**Exercise instructions:** Reproduce the listing from the line containing "Output key: every" through the line containing "-0.021108, 0.828034, 0.038993]]", swapping "Rounding" for "Precision" and changing nothing else. Leave the pictures out of your answer.

**Provided material:**
-- Opening Marker --
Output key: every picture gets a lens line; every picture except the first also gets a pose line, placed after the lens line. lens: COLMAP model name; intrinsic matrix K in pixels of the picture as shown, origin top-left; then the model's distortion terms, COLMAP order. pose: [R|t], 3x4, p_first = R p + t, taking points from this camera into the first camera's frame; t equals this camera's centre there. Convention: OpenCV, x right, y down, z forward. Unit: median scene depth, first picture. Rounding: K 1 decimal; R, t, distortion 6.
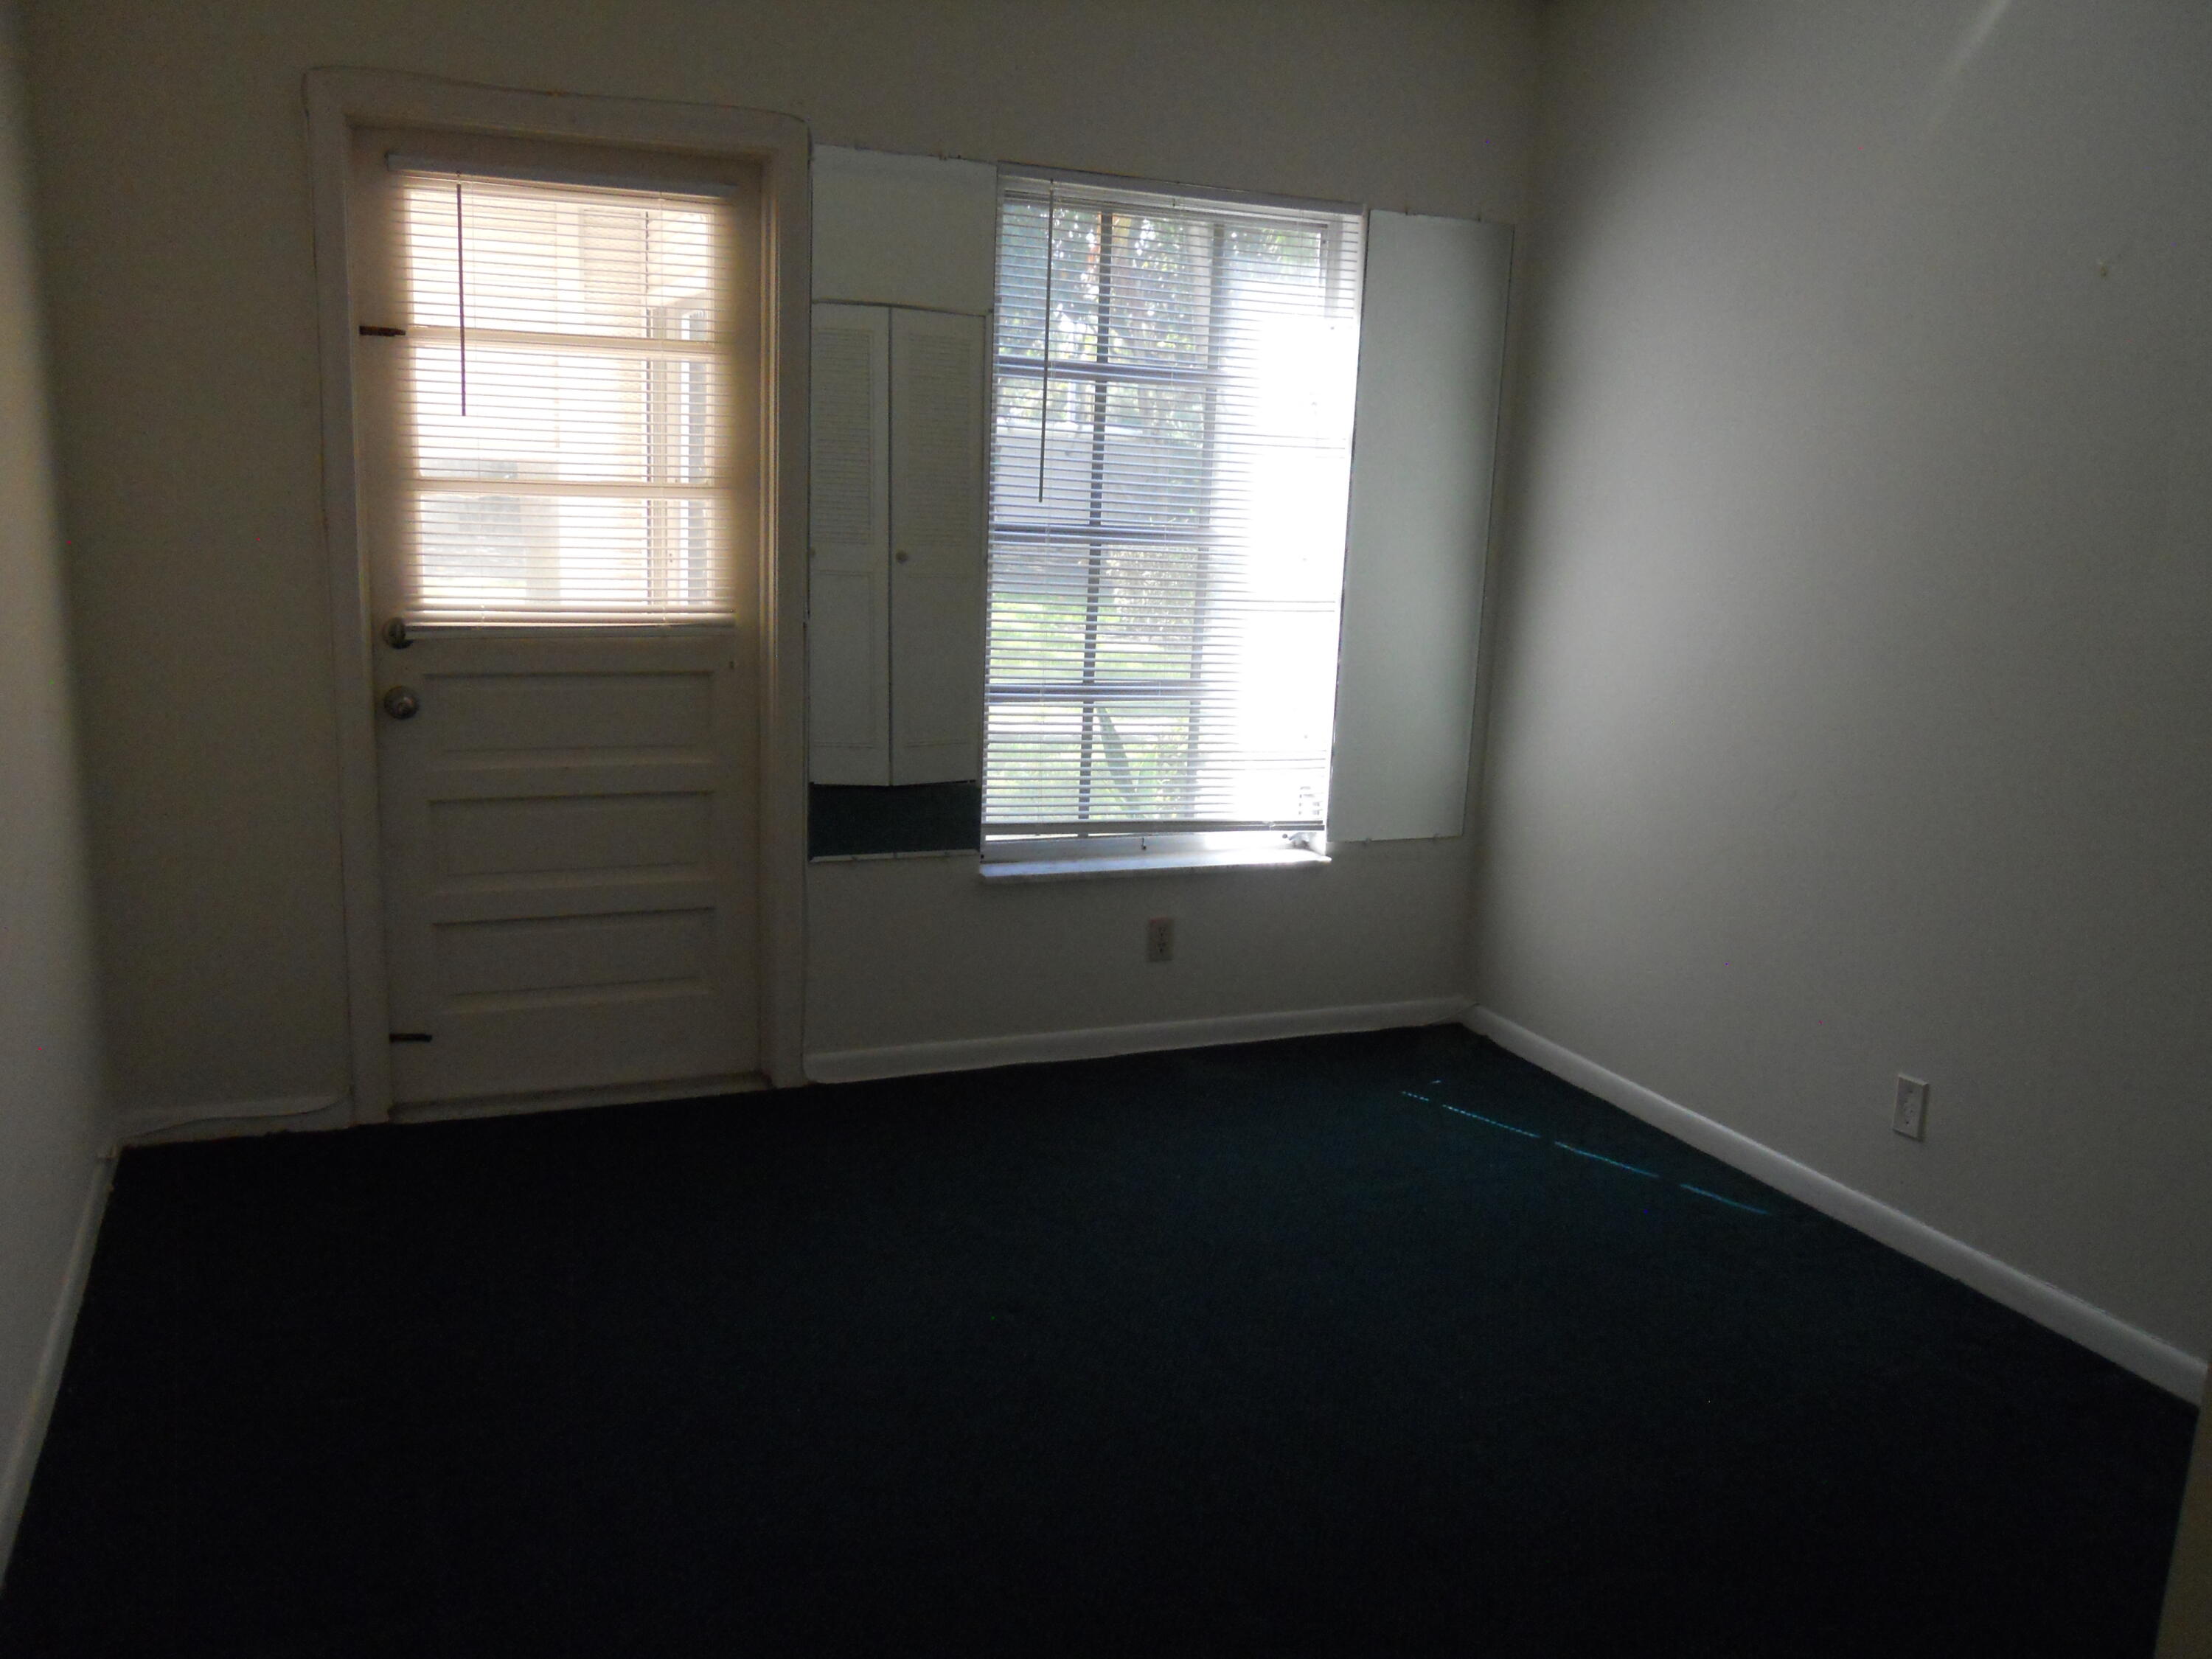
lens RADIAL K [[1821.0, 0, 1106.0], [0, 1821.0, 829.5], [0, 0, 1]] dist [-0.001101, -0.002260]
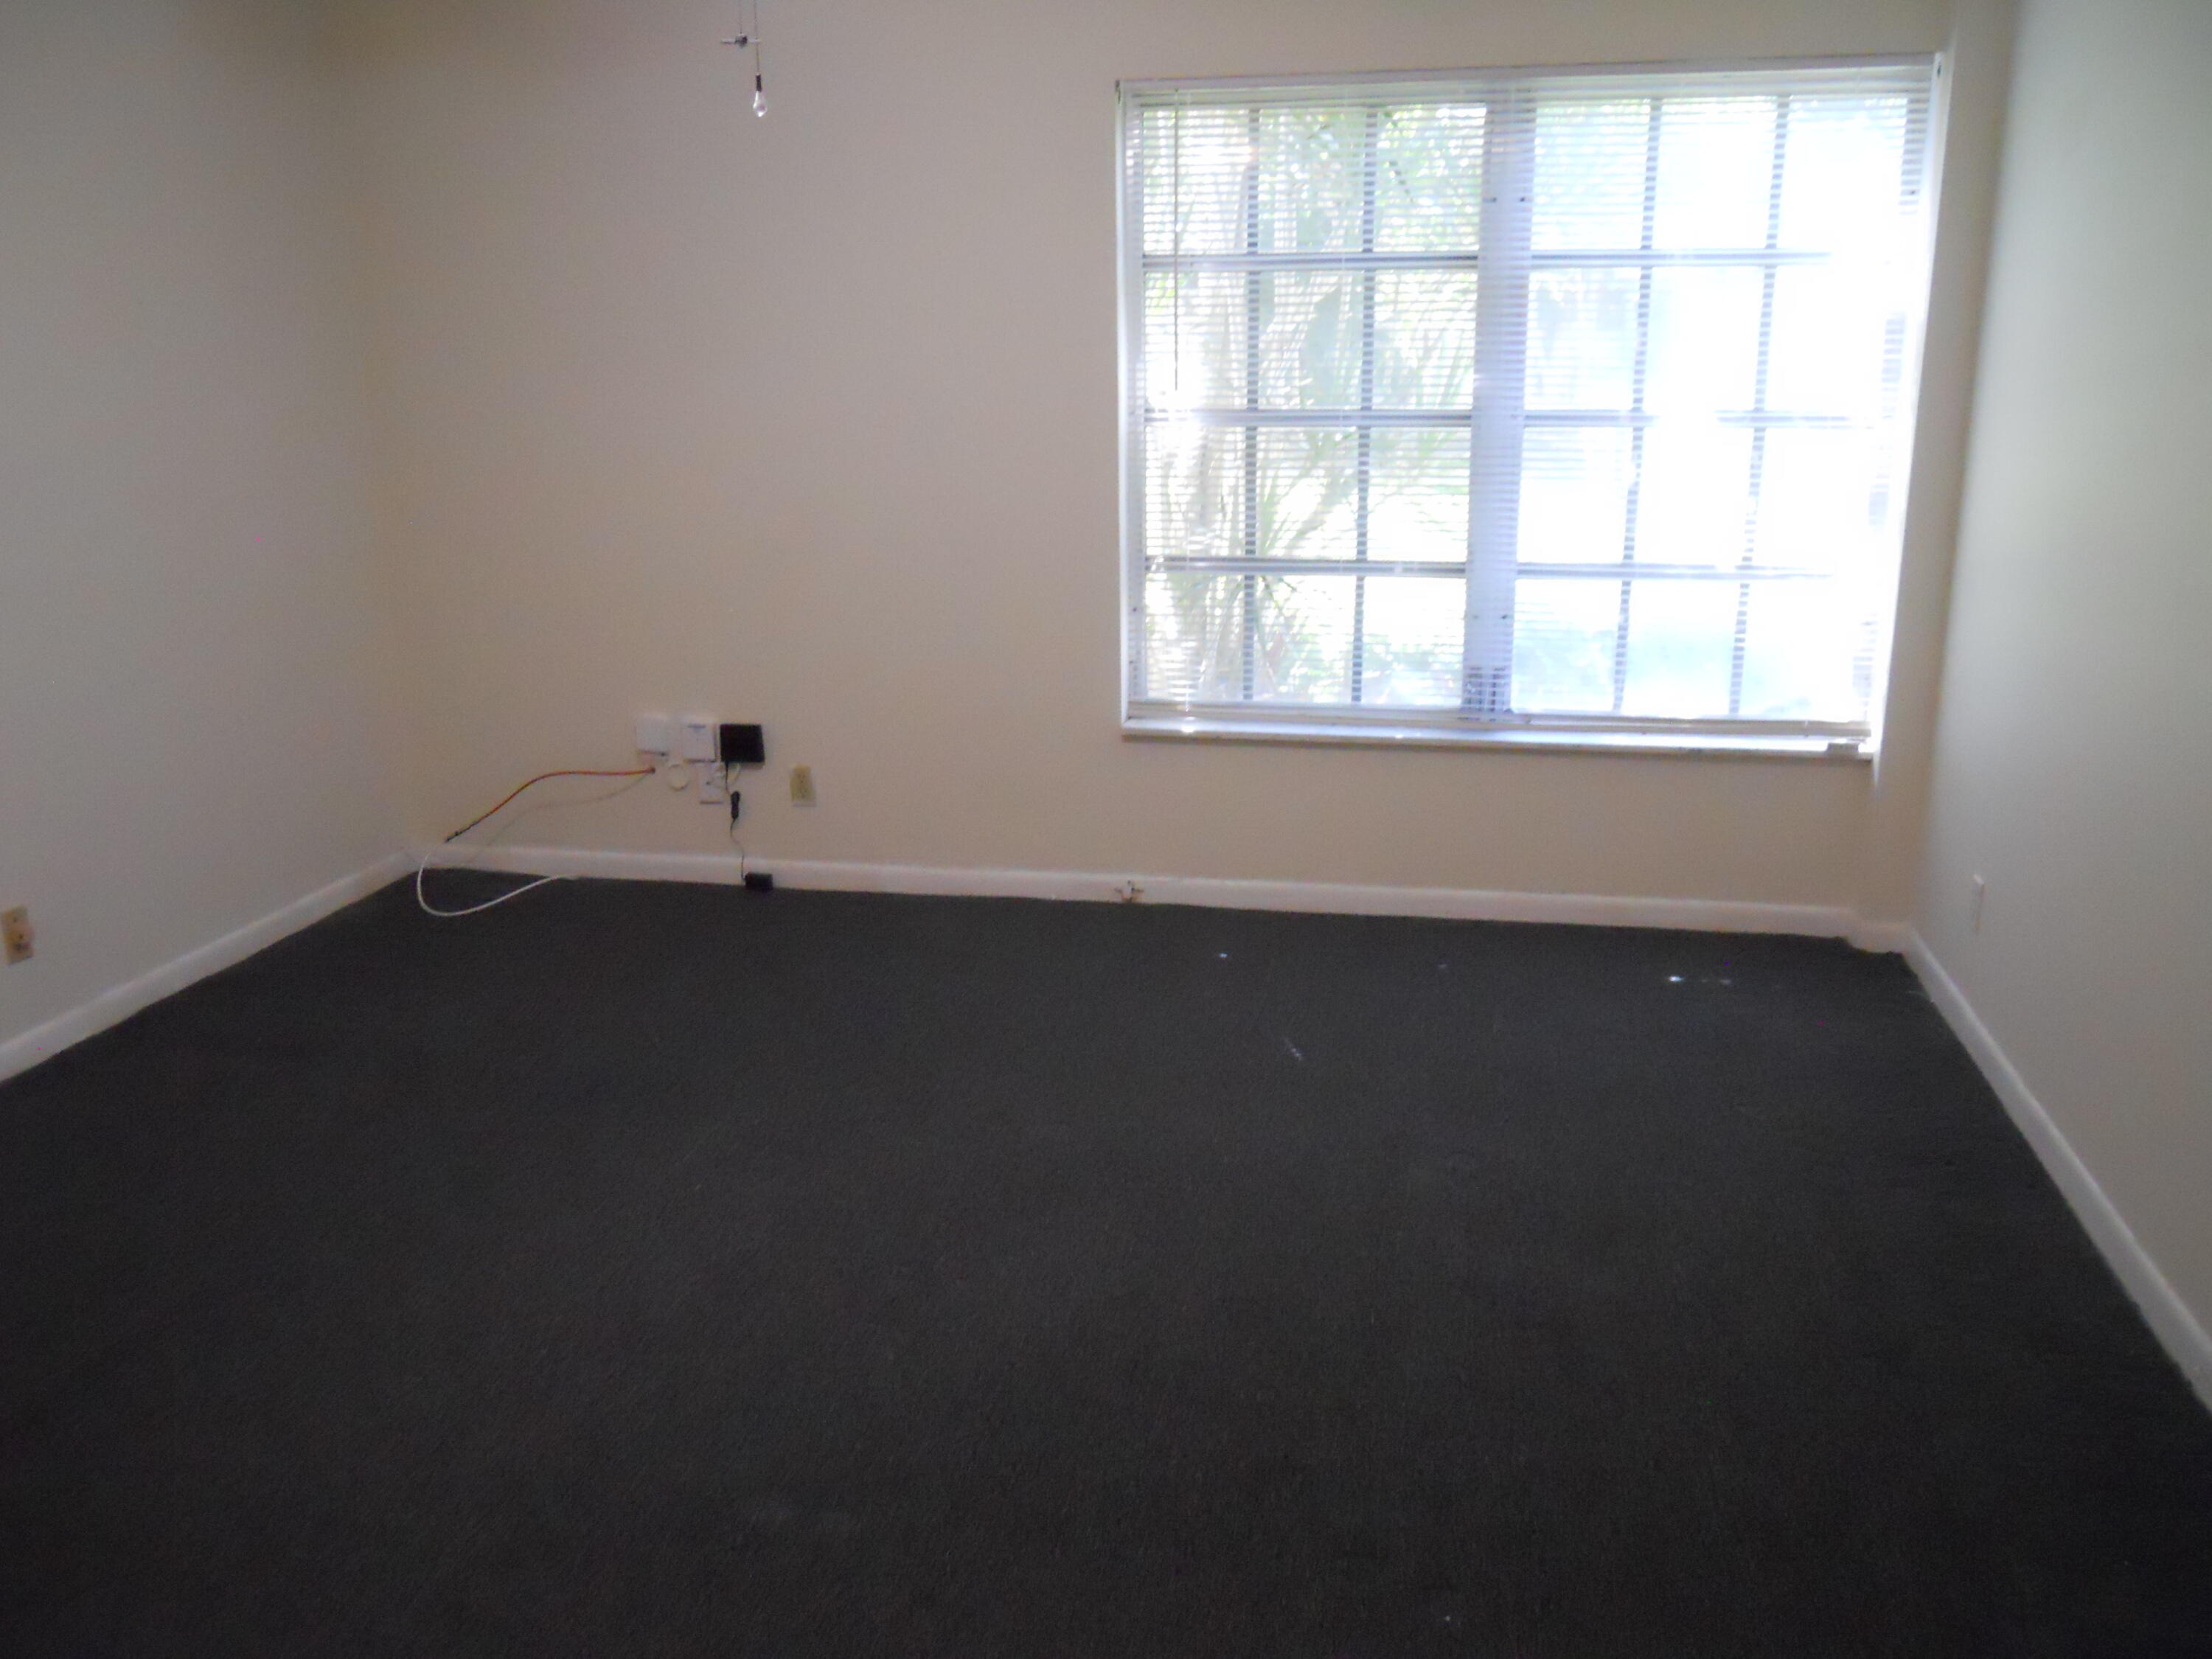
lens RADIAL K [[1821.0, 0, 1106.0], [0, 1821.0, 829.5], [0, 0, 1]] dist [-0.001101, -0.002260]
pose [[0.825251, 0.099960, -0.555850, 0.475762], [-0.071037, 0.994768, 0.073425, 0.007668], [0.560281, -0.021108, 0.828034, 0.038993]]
-- Closing Marker --
-- Opening Marker --
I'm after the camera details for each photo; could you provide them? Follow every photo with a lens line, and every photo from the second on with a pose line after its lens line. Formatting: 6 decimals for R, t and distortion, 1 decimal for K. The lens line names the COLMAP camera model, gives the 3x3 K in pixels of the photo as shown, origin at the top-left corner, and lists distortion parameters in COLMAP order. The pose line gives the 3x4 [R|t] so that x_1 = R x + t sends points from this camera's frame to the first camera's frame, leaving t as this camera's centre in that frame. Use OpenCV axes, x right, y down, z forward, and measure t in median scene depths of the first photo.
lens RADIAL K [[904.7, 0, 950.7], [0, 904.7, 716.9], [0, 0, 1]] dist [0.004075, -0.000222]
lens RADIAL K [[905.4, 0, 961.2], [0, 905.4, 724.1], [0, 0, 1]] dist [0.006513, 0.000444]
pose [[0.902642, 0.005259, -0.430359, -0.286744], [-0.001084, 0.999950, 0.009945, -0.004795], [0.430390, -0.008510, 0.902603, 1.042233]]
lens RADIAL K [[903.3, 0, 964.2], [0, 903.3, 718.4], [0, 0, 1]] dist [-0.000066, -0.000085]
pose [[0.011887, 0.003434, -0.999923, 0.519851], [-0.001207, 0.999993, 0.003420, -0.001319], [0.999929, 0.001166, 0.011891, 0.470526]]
-- Closing Marker --
**Response box:**
Output key: every picture gets a lens line; every picture except the first also gets a pose line, placed after the lens line. lens: COLMAP model name; intrinsic matrix K in pixels of the picture as shown, origin top-left; then the model's distortion terms, COLMAP order. pose: [R|t], 3x4, p_first = R p + t, taking points from this camera into the first camera's frame; t equals this camera's centre there. Convention: OpenCV, x right, y down, z forward. Unit: median scene depth, first picture. Precision: K 1 decimal; R, t, distortion 6.
lens RADIAL K [[1821.0, 0, 1106.0], [0, 1821.0, 829.5], [0, 0, 1]] dist [-0.001101, -0.002260]
lens RADIAL K [[1821.0, 0, 1106.0], [0, 1821.0, 829.5], [0, 0, 1]] dist [-0.001101, -0.002260]
pose [[0.825251, 0.099960, -0.555850, 0.475762], [-0.071037, 0.994768, 0.073425, 0.007668], [0.560281, -0.021108, 0.828034, 0.038993]]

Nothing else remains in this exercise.